With private enclosures generally self-funded and self-managed, education seems to be the obvious way forward.
For Nairn resident Nick Martin, going back to school is critical as ownership of exotic animals rises.
The New Zealand native has lived in Scotland for most of his adult life, but hasn’t forgotten the exotic animals of his Kiwi childhood.
“I’ve been passionate about all sorts of animals my whole life,” Nick said, “particularly reptiles and exotics.
“But in Scotland there is a desperate lack of education on exotic pets along with a desperate lack of law.
“Anyone can go out and buy a Burmese python or boa constrictor tomorrow with no regulation.”
Appalled at the situation, the self-confessed exotic animal enthusiast set up his own organisation in an attempt to tackle the issue.
Based in Nairn, the Scottish Exotic Animal Rescue (SEAR) service has been working to educate people of all ages on the reality of keeping exotic animals for the last 10 years.
The charity gives training to the Scottish SPCA and other animal handlers in the basics of caring for more unusual pets, as well as attending events across the country to spread the word about caring for all creatures great and small.
The SEAR centre also takes in unwanted exotic animals of all shapes and sizes from members of the public, working to care for the animals while inviting schools and members of the public for educational visits.
“The internet has made it easier than ever to get hold of exotic pets,” Nick said.
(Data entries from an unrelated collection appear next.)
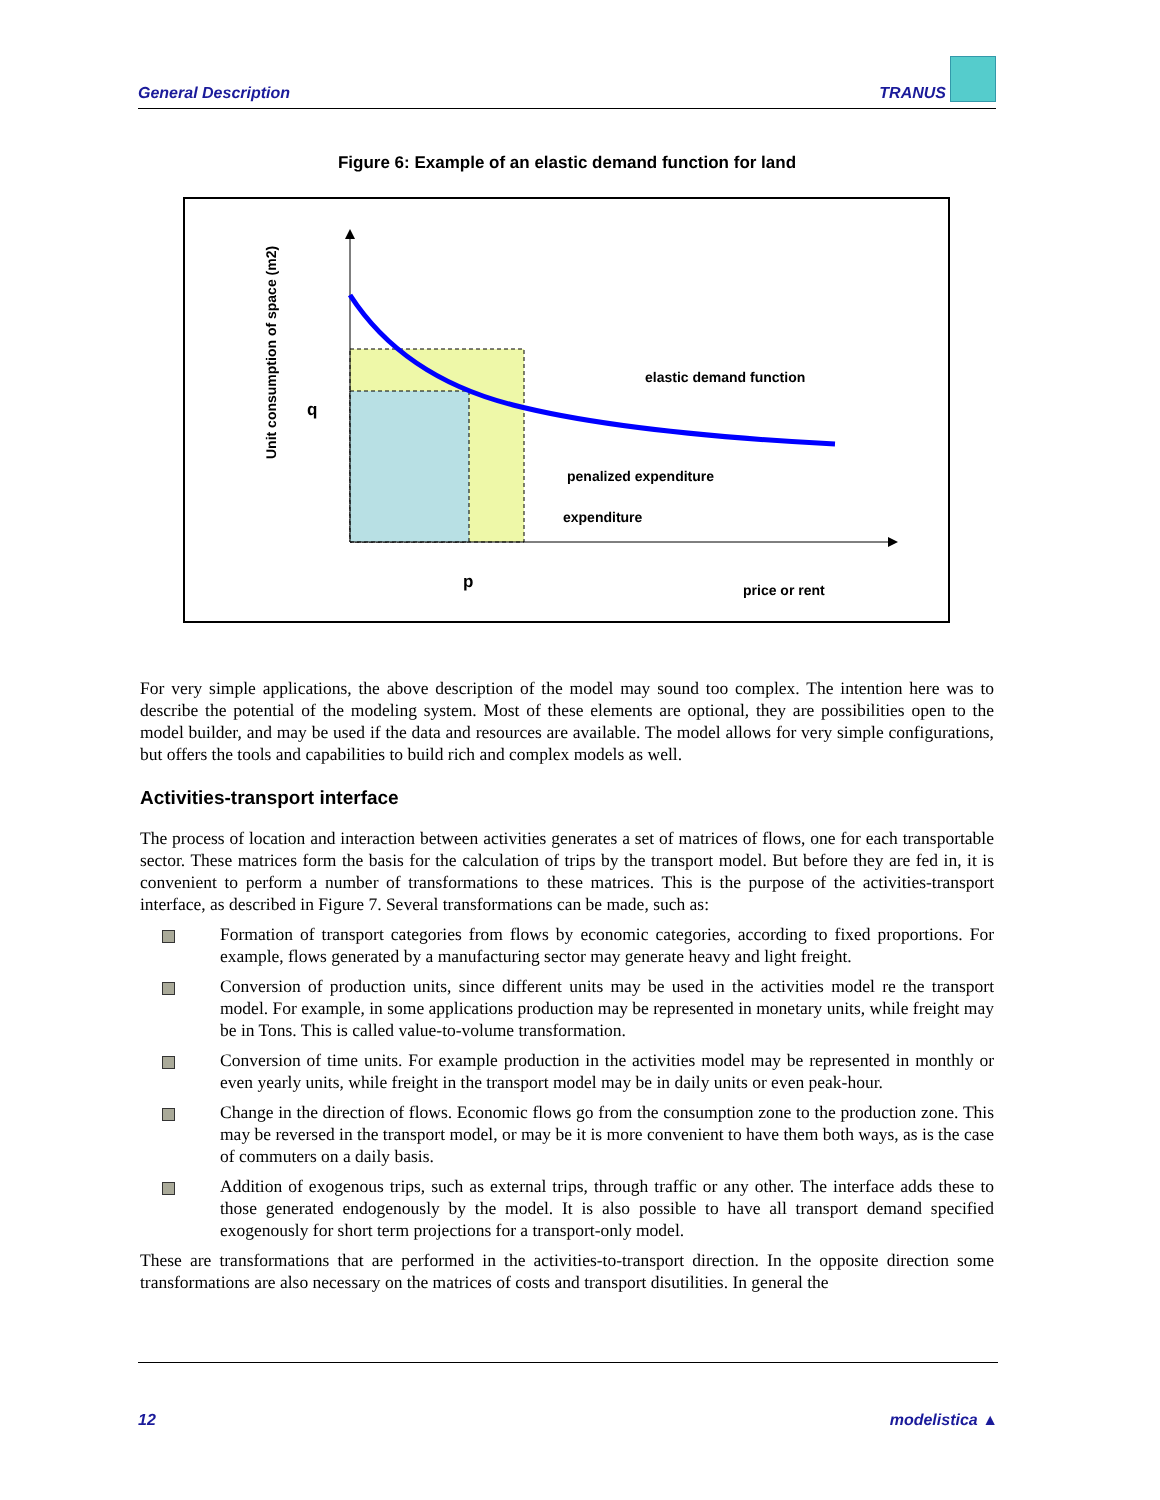General Description TRANUS
Figure 6: Example of an elastic demand function for land
elastic demand function
penalized expenditure
expenditure
p
q
price or rent
Unit consumption of space (m2)
For very simple applications, the above description of the model may sound too complex. The intention here was to describe the potential of the modeling system. Most of these elements are optional, they are possibilities open to the model builder, and may be used if the data and resources are available. The model allows for very simple configurations, but offers the tools and capabilities to build rich and complex models as well.
Activities-transport interface
The process of location and interaction between activities generates a set of matrices of flows, one for each transportable sector. These matrices form the basis for the calculation of trips by the transport model. But before they are fed in, it is convenient to perform a number of transformations to these matrices. This is the purpose of the activities-transport interface, as described in Figure 7. Several transformations can be made, such as:
Formation of transport categories from flows by economic categories, according to fixed proportions. For example, flows generated by a manufacturing sector may generate heavy and light freight.
Conversion of production units, since different units may be used in the activities model re the transport model. For example, in some applications production may be represented in monetary units, while freight may be in Tons. This is called value-to-volume transformation.
Conversion of time units. For example production in the activities model may be represented in monthly or even yearly units, while freight in the transport model may be in daily units or even peak-hour.
Change in the direction of flows. Economic flows go from the consumption zone to the production zone. This may be reversed in the transport model, or may be it is more convenient to have them both ways, as is the case of commuters on a daily basis.
Addition of exogenous trips, such as external trips, through traffic or any other. The interface adds these to those generated endogenously by the model. It is also possible to have all transport demand specified exogenously for short term projections for a transport-only model.
These are transformations that are performed in the activities-to-transport direction. In the opposite direction some transformations are also necessary on the matrices of costs and transport disutilities. In general the
12 modelistica ▲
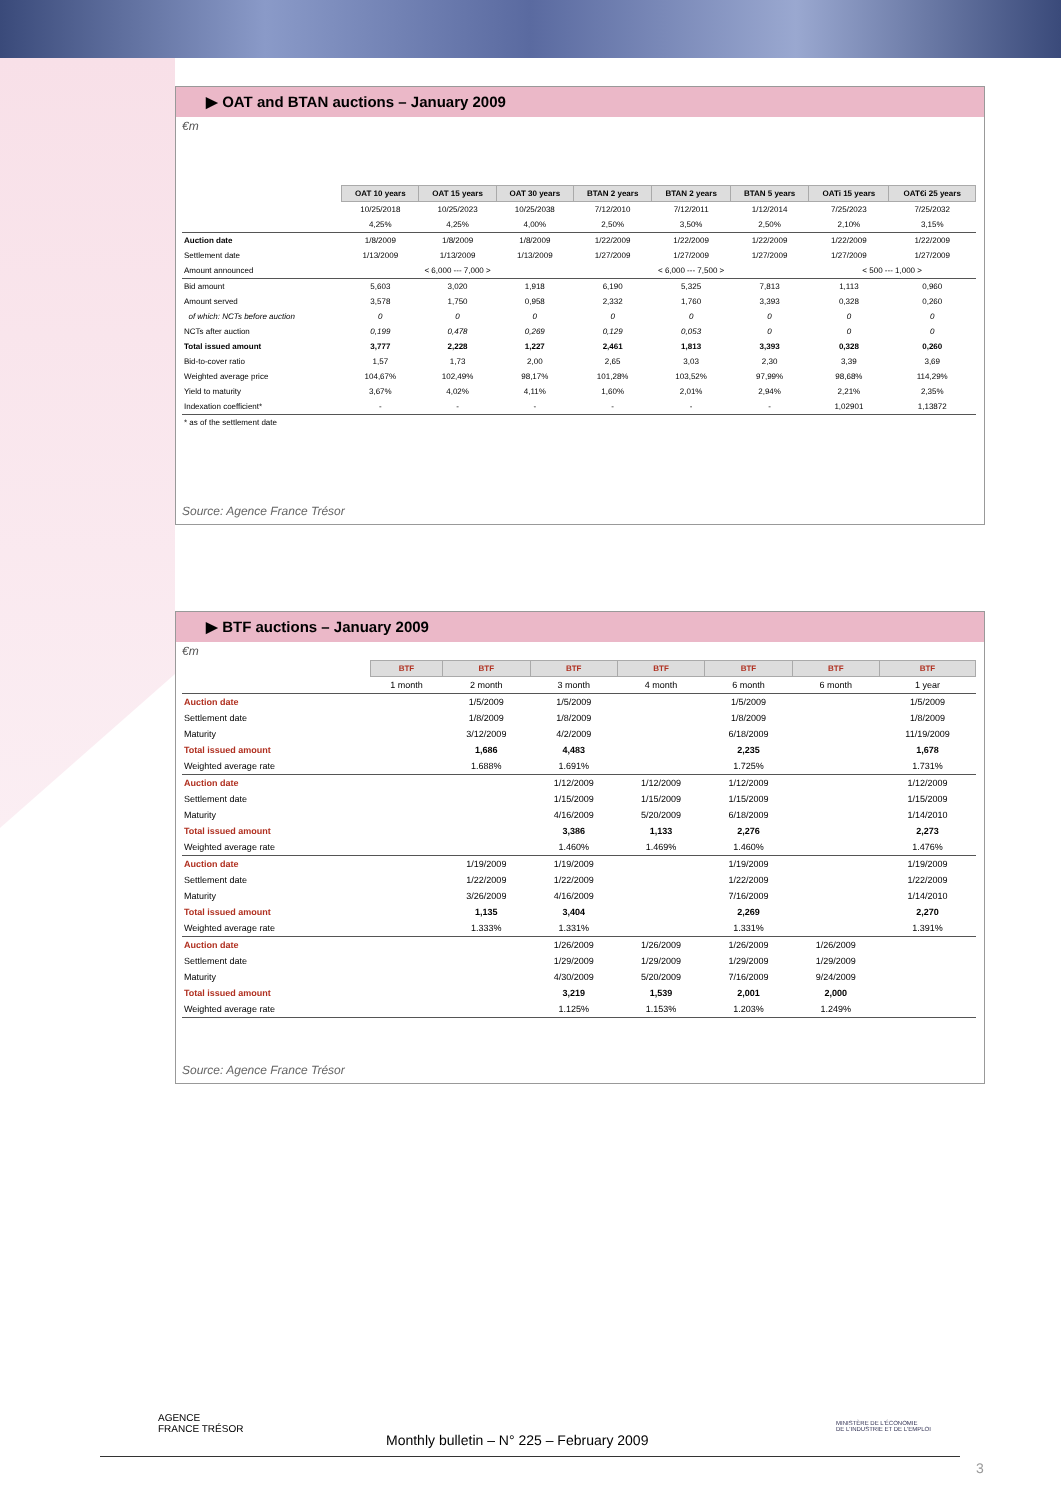▶ OAT and BTAN auctions – January 2009
€m
| | OAT 10 years | OAT 15 years | OAT 30 years | BTAN 2 years | BTAN 2 years | BTAN 5 years | OATi 15 years | OAT€i 25 years |
| | 10/25/2018 | 10/25/2023 | 10/25/2038 | 7/12/2010 | 7/12/2011 | 1/12/2014 | 7/25/2023 | 7/25/2032 |
| | 4,25% | 4,25% | 4,00% | 2,50% | 3,50% | 2,50% | 2,10% | 3,15% |
| Auction date | 1/8/2009 | 1/8/2009 | 1/8/2009 | 1/22/2009 | 1/22/2009 | 1/22/2009 | 1/22/2009 | 1/22/2009 |
| Settlement date | 1/13/2009 | 1/13/2009 | 1/13/2009 | 1/27/2009 | 1/27/2009 | 1/27/2009 | 1/27/2009 | 1/27/2009 |
| Amount announced | < 6,000 --- 7,000 > | | | < 6,000 --- 7,500 > | | | < 500 --- 1,000 > | |
| Bid amount | 5,603 | 3,020 | 1,918 | 6,190 | 5,325 | 7,813 | 1,113 | 0,960 |
| Amount served | 3,578 | 1,750 | 0,958 | 2,332 | 1,760 | 3,393 | 0,328 | 0,260 |
| of which: NCTs before auction | 0 | 0 | 0 | 0 | 0 | 0 | 0 | 0 |
| NCTs after auction | 0,199 | 0,478 | 0,269 | 0,129 | 0,053 | 0 | 0 | 0 |
| Total issued amount | 3,777 | 2,228 | 1,227 | 2,461 | 1,813 | 3,393 | 0,328 | 0,260 |
| Bid-to-cover ratio | 1,57 | 1,73 | 2,00 | 2,65 | 3,03 | 2,30 | 3,39 | 3,69 |
| Weighted average price | 104,67% | 102,49% | 98,17% | 101,28% | 103,52% | 97,99% | 98,68% | 114,29% |
| Yield to maturity | 3,67% | 4,02% | 4,11% | 1,60% | 2,01% | 2,94% | 2,21% | 2,35% |
| Indexation coefficient* | - | - | - | - | - | - | 1,02901 | 1,13872 |
| * as of the settlement date | | | | | | | | |
Source: Agence France Trésor
▶ BTF auctions – January 2009
€m
| | BTF | BTF | BTF | BTF | BTF | BTF | BTF |
| | 1 month | 2 month | 3 month | 4 month | 6 month | 6 month | 1 year |
| Auction date | | 1/5/2009 | 1/5/2009 | | 1/5/2009 | | 1/5/2009 |
| Settlement date | | 1/8/2009 | 1/8/2009 | | 1/8/2009 | | 1/8/2009 |
| Maturity | | 3/12/2009 | 4/2/2009 | | 6/18/2009 | | 11/19/2009 |
| Total issued amount | | 1,686 | 4,483 | | 2,235 | | 1,678 |
| Weighted average rate | | 1.688% | 1.691% | | 1.725% | | 1.731% |
| Auction date | | | 1/12/2009 | 1/12/2009 | 1/12/2009 | | 1/12/2009 |
| Settlement date | | | 1/15/2009 | 1/15/2009 | 1/15/2009 | | 1/15/2009 |
| Maturity | | | 4/16/2009 | 5/20/2009 | 6/18/2009 | | 1/14/2010 |
| Total issued amount | | | 3,386 | 1,133 | 2,276 | | 2,273 |
| Weighted average rate | | | 1.460% | 1.469% | 1.460% | | 1.476% |
| Auction date | | 1/19/2009 | 1/19/2009 | | 1/19/2009 | | 1/19/2009 |
| Settlement date | | 1/22/2009 | 1/22/2009 | | 1/22/2009 | | 1/22/2009 |
| Maturity | | 3/26/2009 | 4/16/2009 | | 7/16/2009 | | 1/14/2010 |
| Total issued amount | | 1,135 | 3,404 | | 2,269 | | 2,270 |
| Weighted average rate | | 1.333% | 1.331% | | 1.331% | | 1.391% |
| Auction date | | | 1/26/2009 | 1/26/2009 | 1/26/2009 | 1/26/2009 | |
| Settlement date | | | 1/29/2009 | 1/29/2009 | 1/29/2009 | 1/29/2009 | |
| Maturity | | | 4/30/2009 | 5/20/2009 | 7/16/2009 | 9/24/2009 | |
| Total issued amount | | | 3,219 | 1,539 | 2,001 | 2,000 | |
| Weighted average rate | | | 1.125% | 1.153% | 1.203% | 1.249% | |
Source: Agence France Trésor
AGENCE
FRANCE TRÉSOR
Monthly bulletin – N° 225 – February 2009
MINISTÈRE DE L'ÉCONOMIE
DE L'INDUSTRIE ET DE L'EMPLOI
3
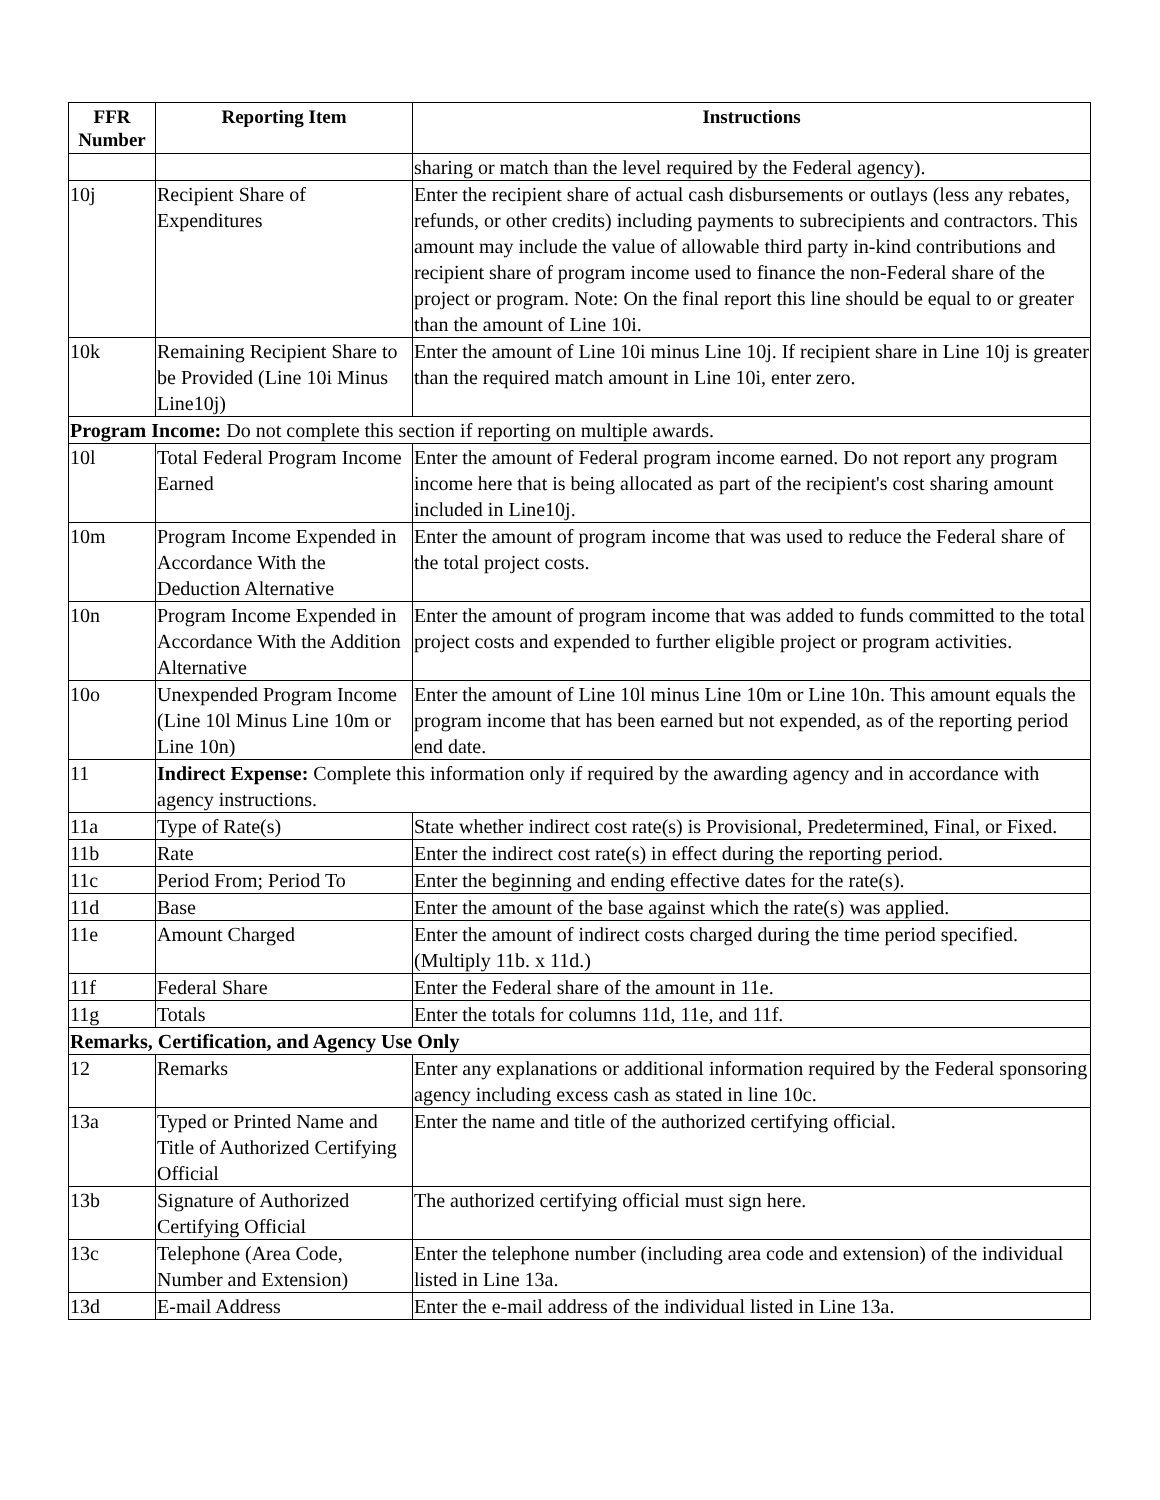| FFR Number | Reporting Item | Instructions |
| --- | --- | --- |
| | | sharing or match than the level required by the Federal agency). |
| 10j | Recipient Share of Expenditures | Enter the recipient share of actual cash disbursements or outlays (less any rebates, refunds, or other credits) including payments to subrecipients and contractors. This amount may include the value of allowable third party in-kind contributions and recipient share of program income used to finance the non-Federal share of the project or program. Note: On the final report this line should be equal to or greater than the amount of Line 10i. |
| 10k | Remaining Recipient Share to be Provided (Line 10i Minus Line10j) | Enter the amount of Line 10i minus Line 10j. If recipient share in Line 10j is greater than the required match amount in Line 10i, enter zero. |
| Program Income: Do not complete this section if reporting on multiple awards. | | |
| 10l | Total Federal Program Income Earned | Enter the amount of Federal program income earned. Do not report any program income here that is being allocated as part of the recipient's cost sharing amount included in Line10j. |
| 10m | Program Income Expended in Accordance With the Deduction Alternative | Enter the amount of program income that was used to reduce the Federal share of the total project costs. |
| 10n | Program Income Expended in Accordance With the Addition Alternative | Enter the amount of program income that was added to funds committed to the total project costs and expended to further eligible project or program activities. |
| 10o | Unexpended Program Income (Line 10l Minus Line 10m or Line 10n) | Enter the amount of Line 10l minus Line 10m or Line 10n. This amount equals the program income that has been earned but not expended, as of the reporting period end date. |
| 11 | Indirect Expense: Complete this information only if required by the awarding agency and in accordance with agency instructions. | |
| 11a | Type of Rate(s) | State whether indirect cost rate(s) is Provisional, Predetermined, Final, or Fixed. |
| 11b | Rate | Enter the indirect cost rate(s) in effect during the reporting period. |
| 11c | Period From; Period To | Enter the beginning and ending effective dates for the rate(s). |
| 11d | Base | Enter the amount of the base against which the rate(s) was applied. |
| 11e | Amount Charged | Enter the amount of indirect costs charged during the time period specified. (Multiply 11b. x 11d.) |
| 11f | Federal Share | Enter the Federal share of the amount in 11e. |
| 11g | Totals | Enter the totals for columns 11d, 11e, and 11f. |
| Remarks, Certification, and Agency Use Only | | |
| 12 | Remarks | Enter any explanations or additional information required by the Federal sponsoring agency including excess cash as stated in line 10c. |
| 13a | Typed or Printed Name and Title of Authorized Certifying Official | Enter the name and title of the authorized certifying official. |
| 13b | Signature of Authorized Certifying Official | The authorized certifying official must sign here. |
| 13c | Telephone (Area Code, Number and Extension) | Enter the telephone number (including area code and extension) of the individual listed in Line 13a. |
| 13d | E-mail Address | Enter the e-mail address of the individual listed in Line 13a. |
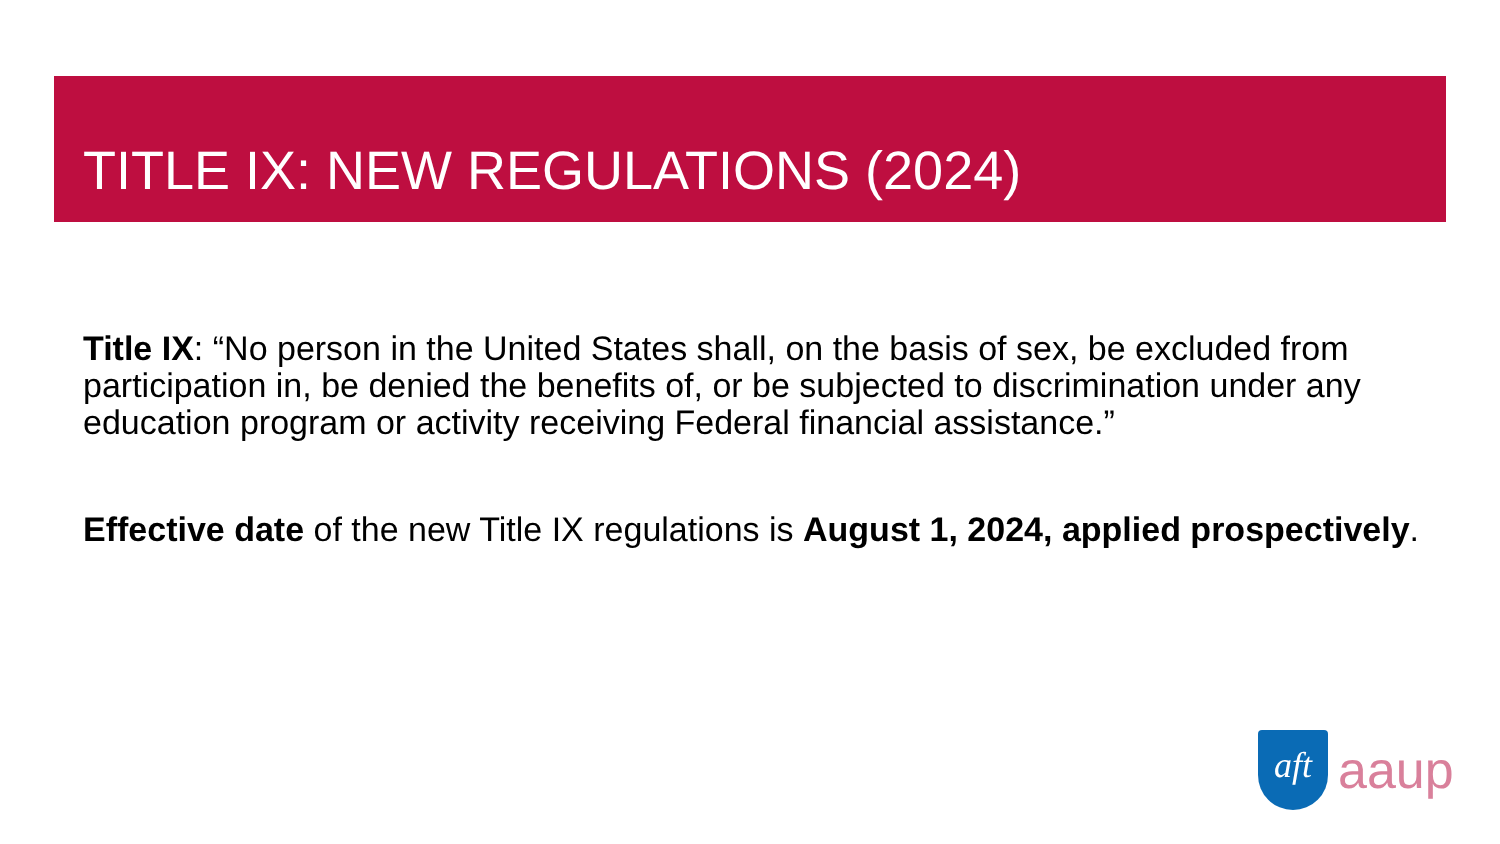TITLE IX: NEW REGULATIONS (2024)
Title IX: “No person in the United States shall, on the basis of sex, be excluded from participation in, be denied the benefits of, or be subjected to discrimination under any education program or activity receiving Federal financial assistance.”
Effective date of the new Title IX regulations is August 1, 2024, applied prospectively.
aft
aaup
“Advertising animals on sites such as Gumtree or Preloved makes me so angry as it completely irresponsible to advertise these animals on there. You have no idea who is going to buy it, then what?
“It’s a case of meeting the buyer in a random car park with a python in your boot.”
Although Nick specialise in reptiles, SEAR has seen a huge variety of animals cross the threshold over the years.
From tree frogs to Chinese water dragons, to giant tortoises and racoons, Nick has seen it all.
“We’ve got a racoon and a couple of racoon dogs in just now actually,” he said.
“Up until four months ago (when they were added to the invasive animals list), anyone could buy a racoon with no licence needed.
“They are extremely destructive and quite difficult to care for.
“But they are by no means the only animals which have been overlooked in current regulations.
“Currently the law works by showing a list of animals you’re not allowed to own without a licence, meaning that anything not on that list is fine.
“But there are so many holes in this method, and right now there are campaigns in progress to change to the opposite list – i.e. a list animals you are allowed.
“This would cut out a lot of confusion and it’s been trialled very successfully in a few US states.
“We are not saying that everyone with an exotic pet doesn’t look after it properly, but unfortunately this is increasingly the case.
“I love animals but even I can see when they belong in the wild.
“After all, a bird in the nicest cage in the world is still a bird in a cage.”